Salvation is not about works-righteousness. You don’t earn your way into the kingdom by doing enough Christian things. A dancer who practices every day but has no love for the art is just going through motions. A Christian who does all the right things but has no love for Christ is doing the same.
Works still matter, because they flow from a repentant heart. If you’ve truly met Jesus and you’ve been forgiven, rescued, and made new, then your life will look different. Not because you’re trying to earn something, but because you’ve been given something. You want to pass that gift on to as many people as you can. You forgive because you’ve been forgiven. You love because you’ve been loved. You pursue holiness because nothing else satisfies.
A dancer dances because they love to dance. A Christian follows Jesus because they love Jesus. If there’s no practice, no pursuit, no change, then maybe you’ve not actually met him yet. Maybe you just know about him.

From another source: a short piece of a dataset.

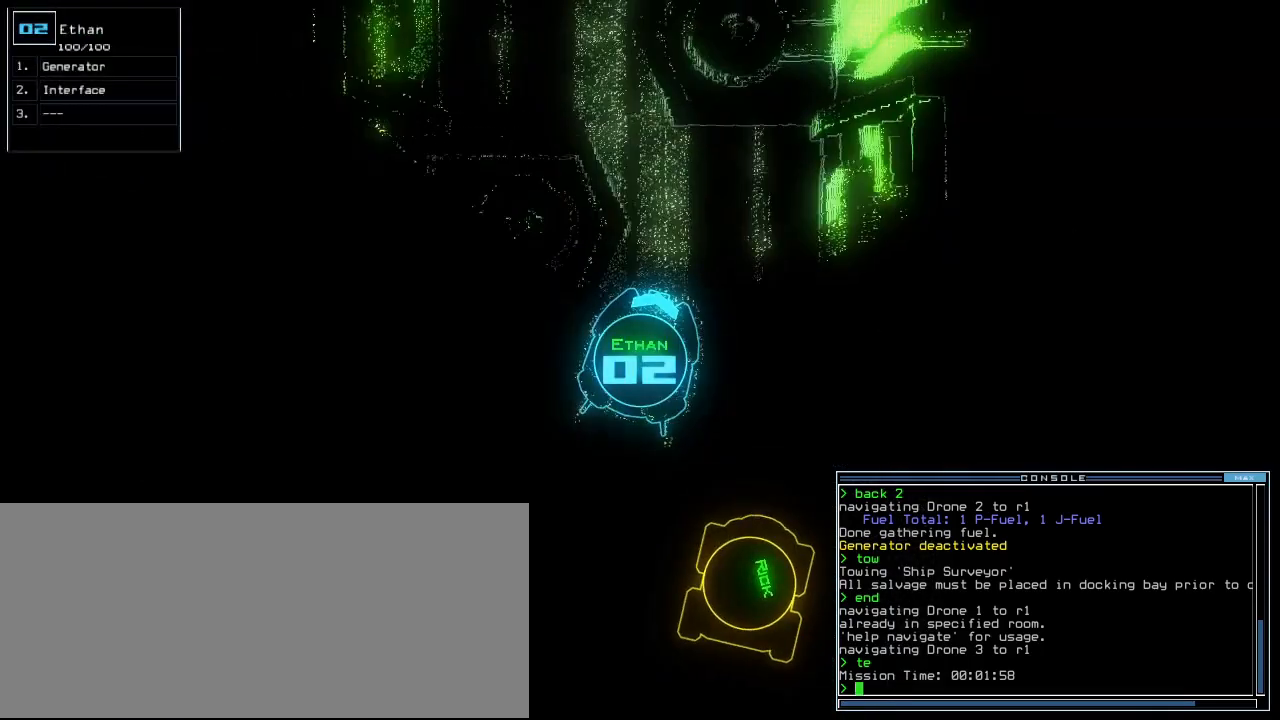
Gameplay with keyboard; each line is a JSON object with the keys held at the frame after it. "events" lists presses ("down") and releases ("up") of ".", "0", "1", "2", "3", "4", "5", "6", "7", "8", "9", "a", "b", "backspace", "c", "caps_lock", "comma", "ctrl_l", "ctrl_r", "d", "down", "e", "equals", "escape", "f", "f5", "g", "h", "i", "j", "k", "l", "left", "m", "minus", "n", "o", "p", "q", "quote", "r", "return", "right", "s", "semicolon", "shift_l", "shift_r", "space", "t", "tab", "tilde", "u", "up", "v", "w", "x", "y" and "z" between this image and that frame as [ms after this image, input, new state], when the widget could be followed in between. No other keys are recorded. Mouse input is not recorded.
{"keys": [], "events": [[100, "up", "up"]]}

If you know him, your life looks different. Not perfect. Not sinless. But different. Genuine believers can still struggle deeply and look inconsistent, but its not a comparison to anyone else, but a comparison between where we are now and where we were before.
If you’re sitting in the pew with the same bitterness, the same unrepentant patterns, the same refusal to forgive, the same secret life you’ve been hiding for years, then the answer isn’t to give up, it’s to start. As Paul says in Philippians 2:12, “continue to work out your salvation with fear and trembling.”
This isn’t meant to frighten you. It’s meant to help awaken your desire to walk with God. The gospel is not “try harder and maybe God will accept you.” The gospel is “you can’t, so he did.” Grace changes you. If you’ve been forgiven much, you love much. If you’ve been rescued, you live like someone who’s been rescued. And if nothing has changed, then it’s fair to question how well you know Him.
The good news is it’s not too late. If you’re reading this and you realize you’ve been playing Christian more than being Christian, that realization is grace. Let the Holy Spirit start pulling back the curtain. The same God who said “I never knew you” to the pretenders is the God who says “Come to me, all who are weary and burdened, and I will give you rest” to the ones who stop pretending.
If you’ve never met him, now is the time. If you’ve been pretending, stop. Meet Jesus and let him change your life.